Key Points
- Why raise the levy: Disposable e-cigarettes are complex in structure, contain multiple materials, and lack a unified disposal standard—making recovery difficult and costly.
- Environmental risks: When batteries become damp and degrade, they can release harmful substances that pollute soil and water; low-grade composite plastics in housings are hard to recycle.
- Scale and burden: Each unit weighs about 120–250 g, including a battery of roughly 50 g; millions are sold nationwide each year, with many ending up in landfills.
- Disposal bottlenecks: Units require manual disassembly that can take nearly one hour per device, creating “negative unit economics” for processors and discouraging acceptance.
- Policy pathway: Higher eco levies → earmarked subsidies for disposal companies → cover disassembly and safe-handling costs, thereby fostering a recycling industry.
- Latest developments: REO has begun consultations on optimizing levy rates; enforcement and public education are being advanced in parallel.
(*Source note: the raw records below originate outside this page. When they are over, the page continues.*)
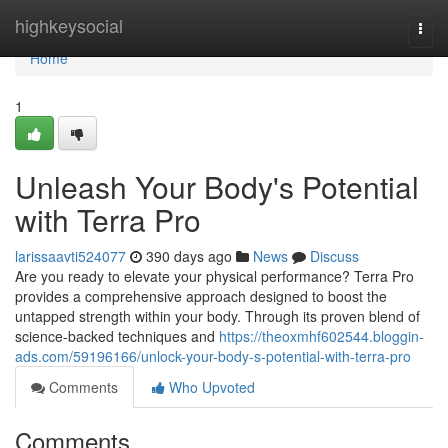
Home
highkeysocial
Togg
navi
Home
1
Unleash Your Body's Potential
with Terra Pro
larissaavti524077
390 days ago
News
Discuss
Are you ready to elevate your physical performance? Terra Pro
provides a comprehensive approach designed to boost the
untapped strength within your body. Through its proven blend of
science-backed techniques and
https://theoxmhf602544.bloggin-
ads.com/59196166/unlock-your-body-s-potential-with-terra-pro
Comments
Who Upvoted
Comments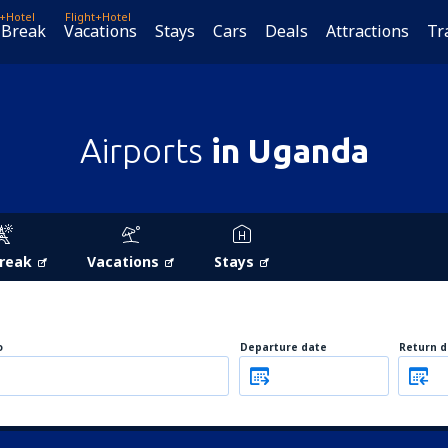
t+Hotel
Flight+Hotel
 Break
Vacations
Stays
Cars
Deals
Attractions
Tr
Airports
in Uganda
Break
Vacations
Stays
o
Departure date
Return d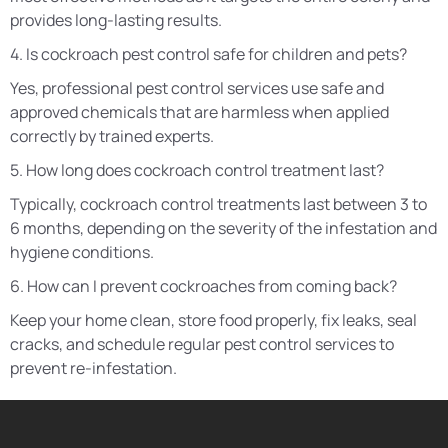
provides long-lasting results.
4. Is cockroach pest control safe for children and pets?
Yes, professional pest control services use safe and
approved chemicals that are harmless when applied
correctly by trained experts.
5. How long does cockroach control treatment last?
Typically, cockroach control treatments last between 3 to
6 months, depending on the severity of the infestation and
hygiene conditions.
6. How can I prevent cockroaches from coming back?
Keep your home clean, store food properly, fix leaks, seal
cracks, and schedule regular pest control services to
prevent re-infestation.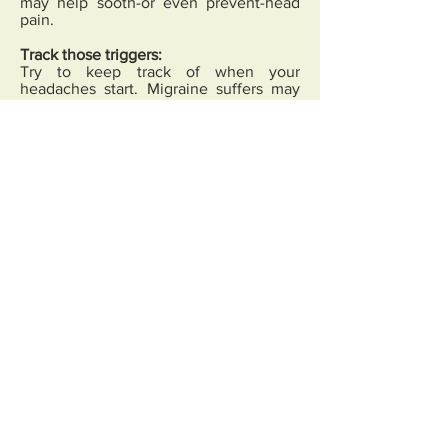
may help sooth-or even prevent-head
pain.
Track those triggers:
Try to keep track of when your
headaches start. Migraine suffers may
find it especially helpful to keep a diary
of symptoms and possible cause.
Triggers might include anything from
eating chocolate, to anxiety or inhaling
specific smells. Pinpointing the triggers-
and avoiding them when possible-could
help.
Stress relief:
Stress puts a lot of strain
on the body, and can contribute to
many types of health concerns,
including headaches. Talk to doctor
about healthy ways to handle stress,
such as meditation or breathing
techniques.
Exercise:
Physical activity is an
important part of any healthy lifestyle,
and is a great antidote to stress. Doctor
can recommend types of exercises that
may work best for you.
Healthy habits:
Making minor changes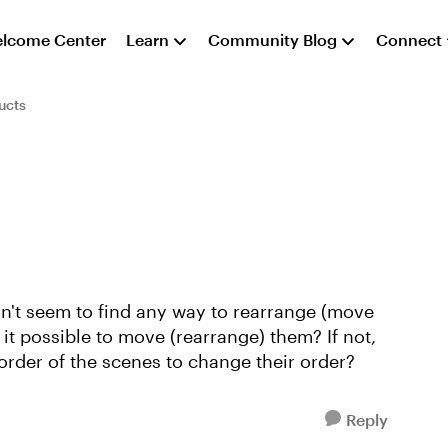
lcome Center
Learn
Community Blog
Connect
ucts
can't seem to find any way to rearrange (move
 it possible to move (rearrange) them? If not,
rder of the scenes to change their order?
Reply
2Firsts, September 25, 2025 — According to Mosregtoday, REO has proposed increasing the eco levy on companies that produce and import e-cigarettes to break the governance deadlock posed by disposables that are “hard to recycle, costly, and risky.” REO’s press office notes that Russia currently lacks a unified disposal standard; e-cigarettes typically comprise multiple plastics and metals, electronic components, and a battery. A single unit weighs about 120–250 g, of which the battery is around 50 g. With millions of units sold annually nationwide, large volumes ultimately channel into landfill.
On the environmental front, e-cigarette housings are often made of low-quality composite plastics that are difficult to reclaim, while moisture-affected batteries can release harmful substances that pose persistent threats to soil and water—potentially taking centuries to degrade. Operationally, manual disassembly remains the primary method, taking up to nearly an hour per device, which results in loss-making economics for compliant processors and weakens collection incentives.
REO argues that increasing the eco levy and channeling the proceeds to disposal firms would cover the real costs of disassembly, sorting, and safe treatment—creating a “fee-driven remediation” incentive that in turn pushes producers to improve recyclable design and invest in collection networks. REO says it is working with relevant industry organizations to optimize the levy structure and disbursement mechanism.
Regulatory measures are tightening in parallel. Reports have indicated that Russia will increase fines for smoking in stairwells tenfold, aiming to reduce the social and environmental risks of “toxic tobacco-related waste” from both the source and the end of life. Industry observers expect that as eco levies rise and disposal subsidies take effect, recycling capacity and standardized disassembly will gradually scale up; in the near term, however, attention is still needed to the spillover risks of illegal dumping and informal workshop dismantling.
The Russian Environmental Operator is a public-law company established by a decree of the President of the Russian Federation dated January 14, 2019.